THERE HAS BEEN yet another twist in the tale of the Heineken Cup’s potential demise, with Toulon stating their intention to play in the current tournament next season.
This is the first time an individual French club has shown a lack of support for the proposed new Rugby Champions Cup, with the current European champions’ decision to break rank stemming from an unhappiness with the Ligue Nationale de Rugby (LNR).
The LNR recently announced plans to impose increased restrictions on the number of foreign players in the French clubs’ squads, with a staggered reduction on the number of non-JIFF (joueurs issus des filières de formation) players building towards a targeted figure of 12 in each match-day squad by 2017. Any clubs who don’t reach that target will apparently be punished with a reduction in TV rights and marketing payments from the LNR.
To qualify for the JIFF rules, a player must spend three seasons in a French club’s academy between the ages of 16 and 21. That means the JIFF laws do not exclude non-French born players, and indeed many Top 14 clubs have overcome the ruling simply by signing younger players and nationalizing them earlier. Young Fijians are now being brought over to France at the age of 18 by teams like Toulon and Clermont.
Toulon won last season’s Heineken Cup final in Dublin. ©INPHO/James Crombie.
However, Mourad Boudjellal, the president of Toulon, is angered by what he calls “abject, reactionary and racist” actions on the part of the LNR and now says his club will not support the governing body’s plans to form the Rugby Champions Cup next season.
The comic book magnate told La Provence that his club “will take part in the 2014-15 Heineken Cup, as the ERC does not demand quotas on foreign players, contrary to the Ligue Nationale, who bear their name well.”
While this is possibly just a high-profile tantrum on Boudjellal’s part, he is very serious in his opposition to the new ruling on non-JIFF players in France. Toulon’s squad is littered with foreign players like Jonny Wilkinson, Bakkies Botha and Matt Giteau.
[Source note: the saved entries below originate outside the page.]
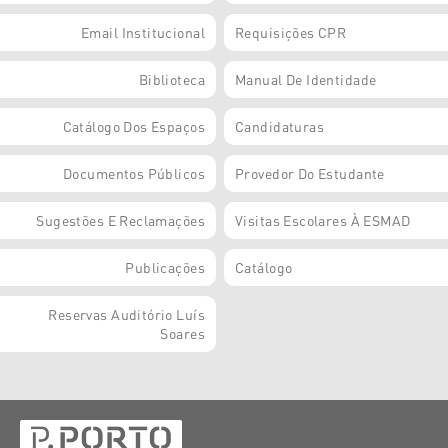
Email Institucional
Requisições CPR
Biblioteca
Manual De Identidade
Catálogo Dos Espaços
Candidaturas
Documentos Públicos
Provedor Do Estudante
Sugestões E Reclamações
Visitas Escolares À ESMAD
Publicações
Catálogo
Reservas Auditório Luís
Soares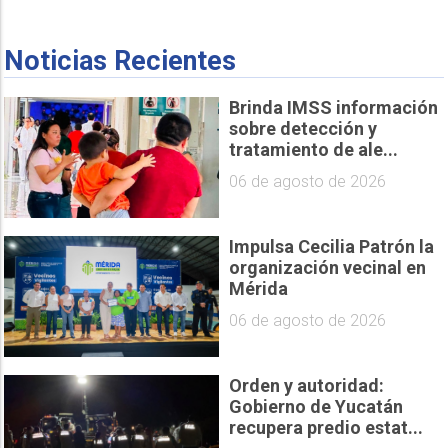
Noticias Recientes
Brinda IMSS información
sobre detección y
tratamiento de ale...
06 de agosto de 2026
Impulsa Cecilia Patrón la
organización vecinal en
Mérida
06 de agosto de 2026
Orden y autoridad:
Gobierno de Yucatán
recupera predio estat...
The new regulations would certainly mean Toulon having to re-think a recruitment policy that has focused on experienced, non-French stars up until this point.
For the LNR and, of course, the Premiership clubs, this statement from Boudjellal will be particularly displeasing as it may improve the ERC’s position. There had been an ominous unity to the English and French clubs’ insistence that they would plow ahead with the Rugby Champions Cup until now, but Boudjellal may just have put a spanner in the works.